Hello everyone. Welcome to BP, and to the launch of the latest edition of the Energy Outlook 2035.
And a particular welcome to everyone joining us online from around the world.
We’re a global business and this is very much a global publication.
We couldn’t produce it without help from people in many countries – and we share our forecasts in return. So thank you to everyone who has helped create these projections.
But I guess you might be asking – why are we looking at energy in 2035 when we have so many challenges in 2016?
We are in the middle of a prolonged and severe downturn in oil and gas prices. Among the worst I’ve known in my 35 years in the industry.
It has been a painful process adjusting, and the continuing weakness in the oil market is going to be with us for some time.
For some time, but not forever. This is not the first crash and it won’t be the last. So we still need to take the long view.
And in fact it’s at times like these that you really need an authoritative picture of the road ahead.
It’s one thing to adapt to tough conditions. That’s important.
But it is important to adapt in a way that means you’re ready to meet the next set of challenges. That’s why we need a clear sense of how the energy landscape might evolve over the next twenty years.
And that is the role of the BP Energy Outlook.
It’s about lifting the focus from the here-and-now to look at where you are heading in the future.
With that in mind, let me just briefly pick out three trends in this year’s Outlook that really stood out for me.
The first of these is the projection for continuing growth in demand for energy.
There are strong forces driving this projection. In particular, the global economy will continue to expand, driven by the fast-growing Asian economies.
And as it does, more energy will be required to fuel these higher levels of activity and living standards – our forecast is a rise of about a third by 2035.
Faster gains in energy efficiency are curbing the rate of energy growth, and GDP growth is subject to some uncertainty.
But even so, significantly more energy will be required over the next twenty years to enable the world economy to grow and prosper.
The second notable trend is in the fuel mix.
Fossil fuels are likely to remain the dominant source of energy powering the world’s economy, supplying 60% of the energy increase out to 2035 – and almost 80% of total energy supplies by that date.
Within those figures, gas remains set to become the fastest growing fossil fuel. Gas is very much the growing fuel of the early 21st century.

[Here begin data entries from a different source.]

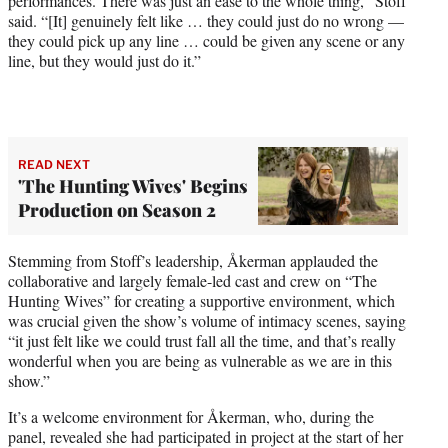
performances. There was just an ease to the whole thing,” Stoff
said. “[It] genuinely felt like … they could just do no wrong —
they could pick up any line … could be given any scene or any
line, but they would just do it.”
READ NEXT
'The Hunting Wives' Begins
Production on Season 2
Stemming from Stoff’s leadership, Åkerman applauded the
collaborative and largely female-led cast and crew on “The
Hunting Wives” for creating a supportive environment, which
was crucial given the show’s volume of intimacy scenes, saying
“it just felt like we could trust fall all the time, and that’s really
wonderful when you are being as vulnerable as we are in this
show.”
It’s a welcome environment for Åkerman, who, during the
panel, revealed she had participated in project at the start of her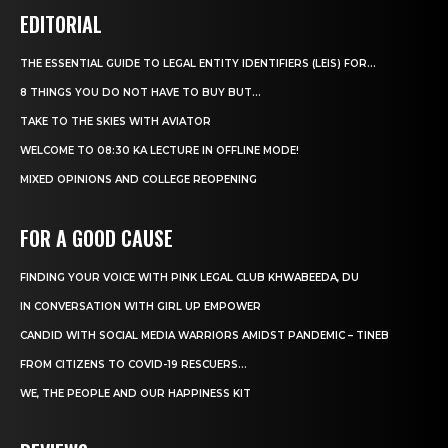
EDITORIAL
THE ESSENTIAL GUIDE TO LEGAL ENTITY IDENTIFIERS (LEIS) FOR...
8 THINGS YOU DO NOT HAVE TO BUY BUT...
TAKE TO THE SKIES WITH AVIATOR
WELCOME TO 08:30 KA LECTURE IN OFFLINE MODE!
MIXED OPINIONS AND COLLEGE REOPENING
FOR A GOOD CAUSE
FINDING YOUR VOICE WITH PINK LEGAL CLUB KHWABEEDA, DU
IN CONVERSATION WITH GIRL UP EMPOWER
CANDID WITH SOCIAL MEDIA WARRIORS AMIDST PANDEMIC – TINEB
FROM CITIZENS TO COVID-19 RESCUERS…
WE, THE PEOPLE AND OUR HAPPINESS KIT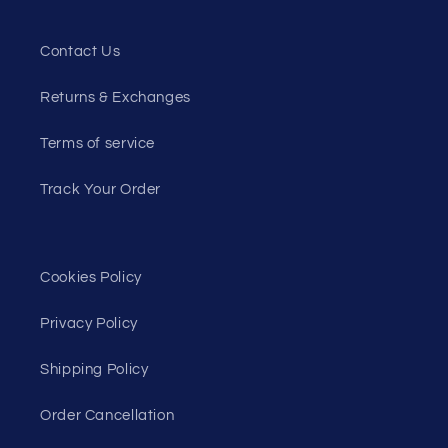
Contact Us
Returns & Exchanges
Terms of service
Track Your Order
Cookies Policy
Privacy Policy
Shipping Policy
Order Cancellation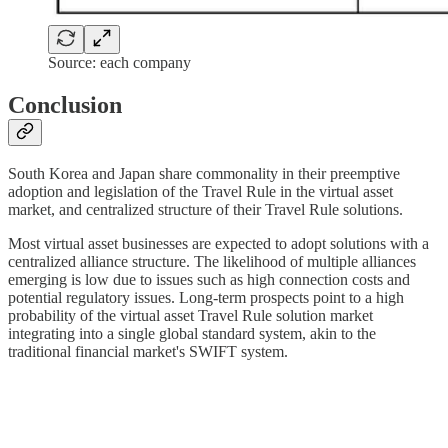
Source: each company
Conclusion
South Korea and Japan share commonality in their preemptive
adoption and legislation of the Travel Rule in the virtual asset
market, and centralized structure of their Travel Rule solutions.
Most virtual asset businesses are expected to adopt solutions with a
centralized alliance structure. The likelihood of multiple alliances
emerging is low due to issues such as high connection costs and
potential regulatory issues. Long-term prospects point to a high
probability of the virtual asset Travel Rule solution market
integrating into a single global standard system, akin to the
traditional financial market's SWIFT system.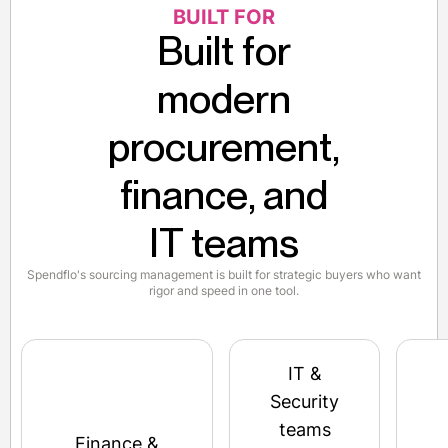
BUILT FOR
Built for
modern
procurement,
finance, and
IT teams
Spendflo's sourcing management is built for strategic buyers who want
rigor and speed in one tool.
IT &
Security
teams
Finance &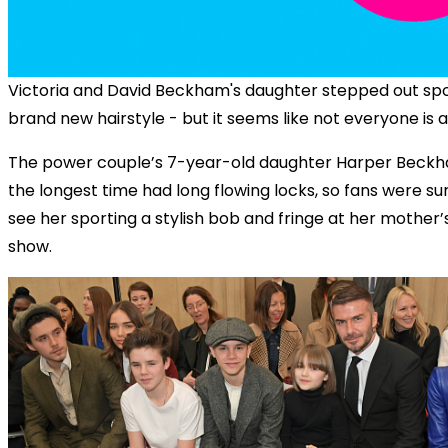
Victoria and David Beckham's daughter stepped out spo
brand new hairstyle - but it seems like not everyone is a
The power couple’s 7-year-old daughter Harper Beckh
the longest time had long flowing locks, so fans were su
see her sporting a stylish bob and fringe at her mother’
show.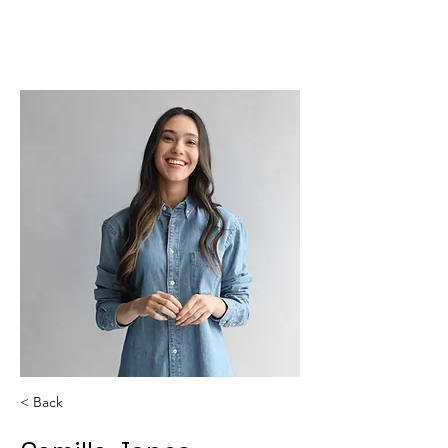
SJ CODING
< Back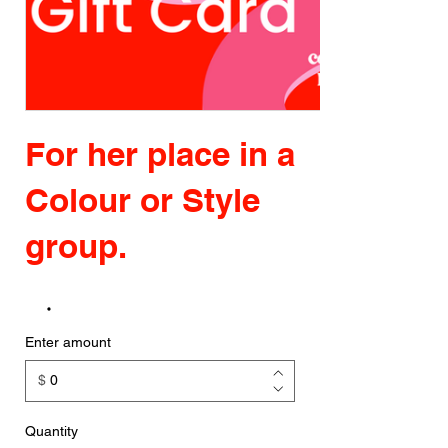
For her place in a
Colour or Style
group.
Enter amount
$
Quantity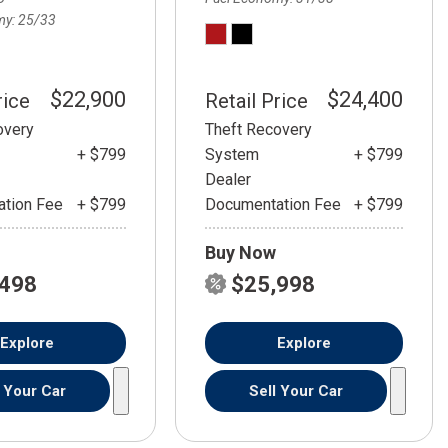
my
25/33
$22,900
$24,400
rice
Retail Price
overy
Theft Recovery
+ $799
System
+ $799
Dealer
tion Fee
+ $799
Documentation Fee
+ $799
Buy Now
,498
$25,998
Explore
Explore
l Your Car
Sell Your Car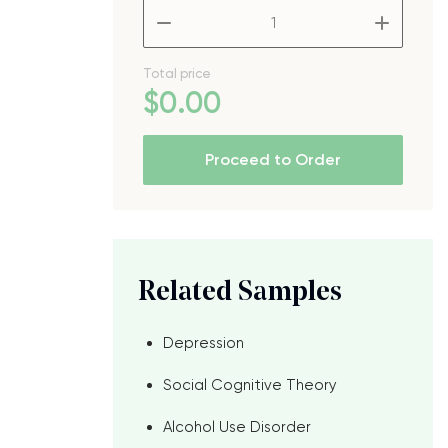
–
+
Total price
$
0
.00
Proceed to Order
Related Samples
Depression
Social Cognitive Theory
Alcohol Use Disorder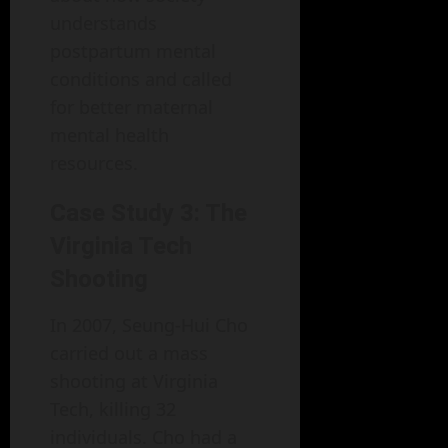
understands
postpartum mental
conditions and called
for better maternal
mental health
resources.
Case Study 3: The
Virginia Tech
Shooting
In 2007, Seung-Hui Cho
carried out a mass
shooting at Virginia
Tech, killing 32
individuals. Cho had a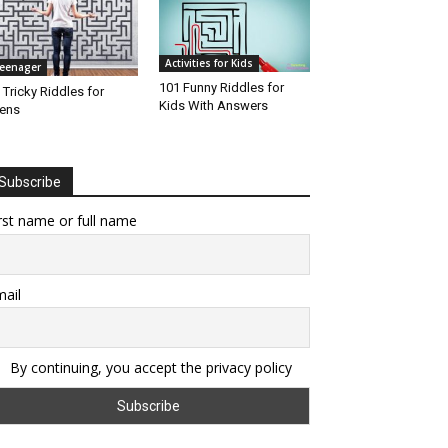
Activities for Kids
eenager
101 Funny Riddles for
 Tricky Riddles for
Kids With Answers
ens
Subscribe
rst name or full name
ail
By continuing, you accept the privacy policy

There are ample gas resources, especially with shale.
It is often competitive with coal.
It is increasingly being transported internationally.
And it is the cleanest fossil fuel, with major reductions in CO2 possible when it replaces coal in power generation.

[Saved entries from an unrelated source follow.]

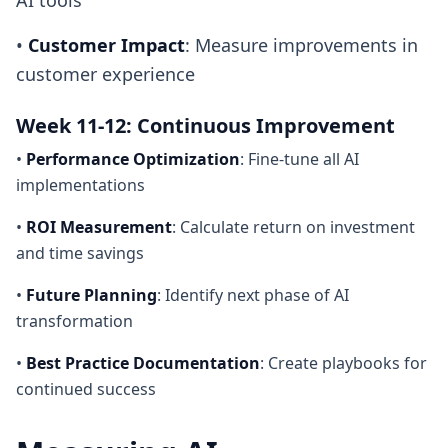
AI tools
•
Customer Impact
: Measure improvements in
customer experience
Week 11-12: Continuous Improvement
•
Performance Optimization
: Fine-tune all AI
implementations
•
ROI Measurement
: Calculate return on investment
and time savings
•
Future Planning
: Identify next phase of AI
transformation
•
Best Practice Documentation
: Create playbooks for
continued success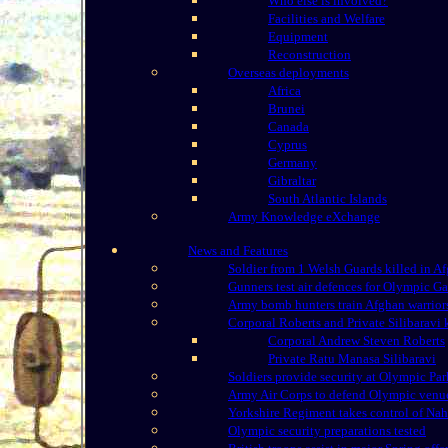
Who else is involved?
Facilities and Welfare
Equipment
Reconstruction
Overseas deployments
Africa
Brunei
Canada
Cyprus
Germany
Gibraltar
South Atlantic Islands
Army Knowledge eXchange
News and Features
Soldier from 1 Welsh Guards killed in A
Gunners test air defences for Olympic G
Army bomb hunters train Afghan warrior
Corporal Roberts and Private Silibaravi 
Corporal Andrew Steven Roberts
Private Ratu Manasa Silibaravi
Soldiers provide security at Olympic Par
Army Air Corps to defend Olympic venu
Yorkshire Regiment takes control of Nahr
Olympic security preparations tested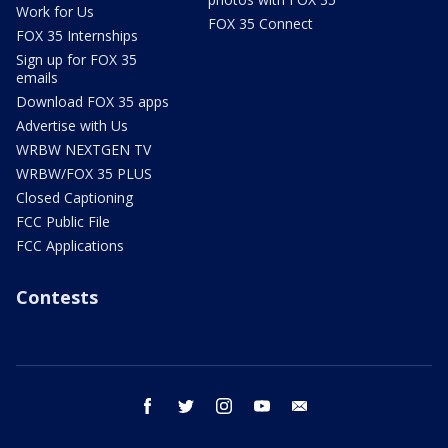
Work for Us
FOX 35 Connect
FOX 35 Internships
Sign up for FOX 35
emails
Download FOX 35 apps
Advertise with Us
WRBW NEXTGEN TV
WRBW/FOX 35 PLUS
Closed Captioning
FCC Public File
FCC Applications
Contests
facebook
twitter
instagram
youtube
email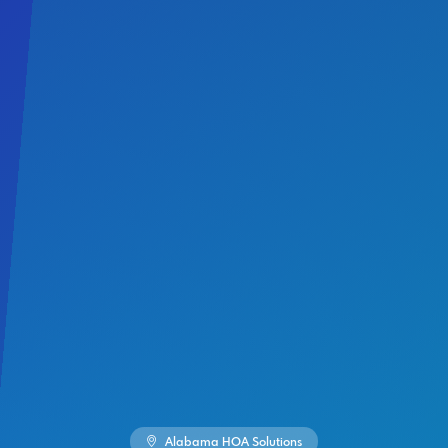
Alabama HOA Solutions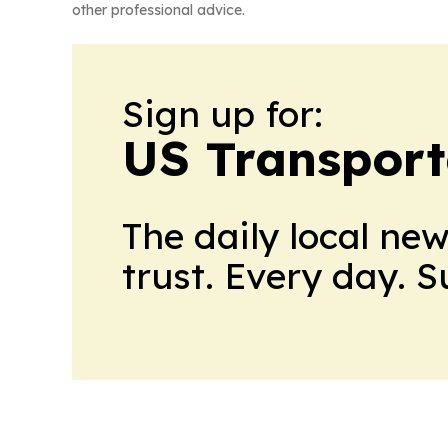
other professional advice.
Sign up for:
US Transport
The daily local ne
trust. Every day. 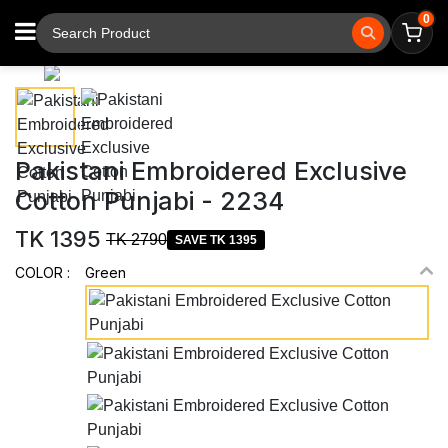
0
⚲
Tap to zoom
Pakistani Embroidered Exclusive
Cotton Punjabi - 2234
TK 1395
TK 2790
SAVE TK 1395
COLOR :
Green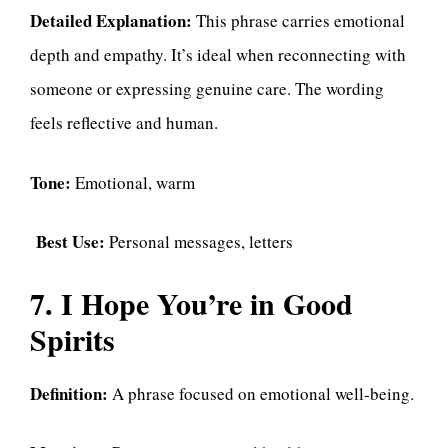
Detailed Explanation:
This phrase carries emotional
depth and empathy. It’s ideal when reconnecting with
someone or expressing genuine care. The wording
feels reflective and human.
Tone:
Emotional, warm
Best Use:
Personal messages, letters
7. I Hope You’re in Good
Spirits
Definition:
A phrase focused on emotional well-being.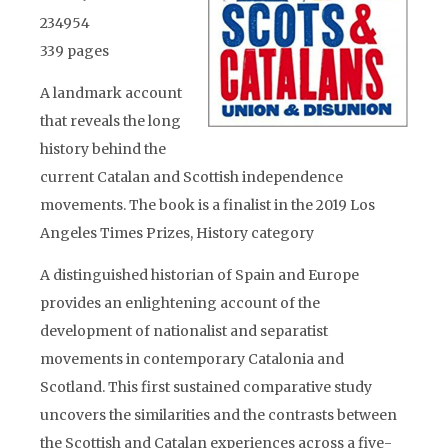
234954
339 pages
A landmark account
that reveals the long
history behind the
current Catalan and Scottish independence
movements. The book is a finalist in the 2019 Los
Angeles Times Prizes, History category
A distinguished historian of Spain and Europe
provides an enlightening account of the
development of nationalist and separatist
movements in contemporary Catalonia and
Scotland. This first sustained comparative study
uncovers the similarities and the contrasts between
the Scottish and Catalan experiences across a five-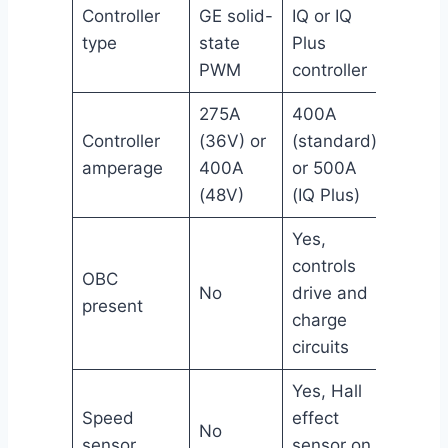
Controller
GE solid-
IQ or IQ
type
state
Plus
PWM
controller
275A
400A
Controller
(36V) or
(standard)
amperage
400A
or 500A
(48V)
(IQ Plus)
Yes,
controls
OBC
No
drive and
present
charge
circuits
Yes, Hall
Speed
effect
No
sensor
sensor on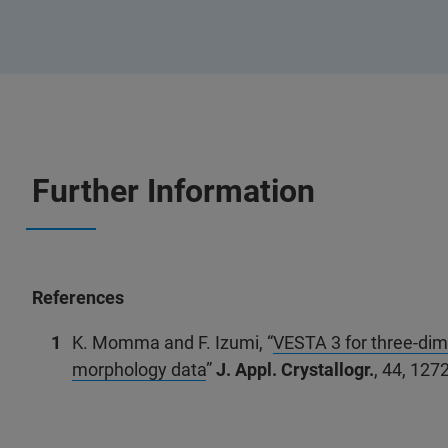
Further Information
References
K. Momma and F. Izumi, “
VESTA 3 for three-dime
morphology data
”
J. Appl. Crystallogr.
, 44, 127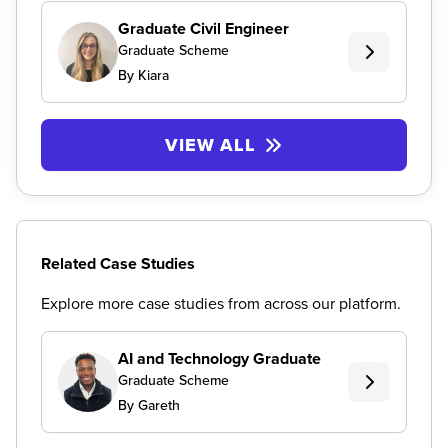
Graduate Civil Engineer
Graduate Scheme
By Kiara
VIEW ALL
Related Case Studies
Explore more case studies from across our platform.
AI and Technology Graduate
Graduate Scheme
By Gareth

In contrast, the growth of global coal consumption is likely to slow sharply as the Chinese economy rebalances towards a more sustainable pattern of growth.
Renewables are set to grow fastest of all as their costs continue to fall, supported of course by the pledges made in Paris. But their current scale is small.
So even with rapid growth we foresee only about 10% of primary energy, or just under, coming from renewables other than hydro by 2035.
The third big message for me is that the outlook for carbon emissions is changing significantly – and positively.
The rate of growth of carbon emissions is projected to more than halve over the Outlook period compared to the past twenty years.
That is driven both by faster gains in energy efficiency – or energy saving – and by the shift towards lower-carbon fuels – or energy-switching.
Despite this slowing of the rate of growth, carbon emissions are still likely to increase, indicating the need for further policy action. The trends we observe are not meant to be what we want, but what we see.
As you probably know, we believe carbon pricing has an important part to play as it provides incentives for everyone to play their part.
Those are just three of the fundamentals, and I’ll hand over to Spencer in a moment to take you through the detail and the data.
But let me just say – the Energy Outlook has a very practical application in BP.
Take the three trends I’ve just mentioned – they are all reflected in BP’s business today and our plans for the future.
We are continuing to invest in a very disciplined way to help meet growing energy demand.
You’ll see that in a great set of projects starting up over the next five years and the strong portfolio we have to choose from for the future.
Looking at the energy mix, our portfolio is already around half natural gas and is heading towards more gas with some very big projects on course and on budget – in Egypt’s Nile Delta, in Khazzan in Oman, and Shah Deniz 2 in Azerbaijan, combined with the southern corridor pipelines to Europe. We could be 60% gas by the end of the decade.
And we are very aware of our part in the transition to a lower-carbon economy. More gas will help with that and we have a sizeable and growing renewables business as well as making inroads on efficiency.
So sure, 2016 looks set to be another tough year for our industry.
But we mustn’t lose sight of the longer-term. Energy is a long wavelength business and you need a long-term perspective and that is what the Energy Outlook gives us.
I’d like to thank Spencer and his team and all the contributors across BP. They have worked very hard at gathering the data and analysis for the benefit of industry and policy makers. Again, thank you.
We hope that this edition of the BP Energy Outlook can make a useful contribution to all your discussions about future energy needs and trends.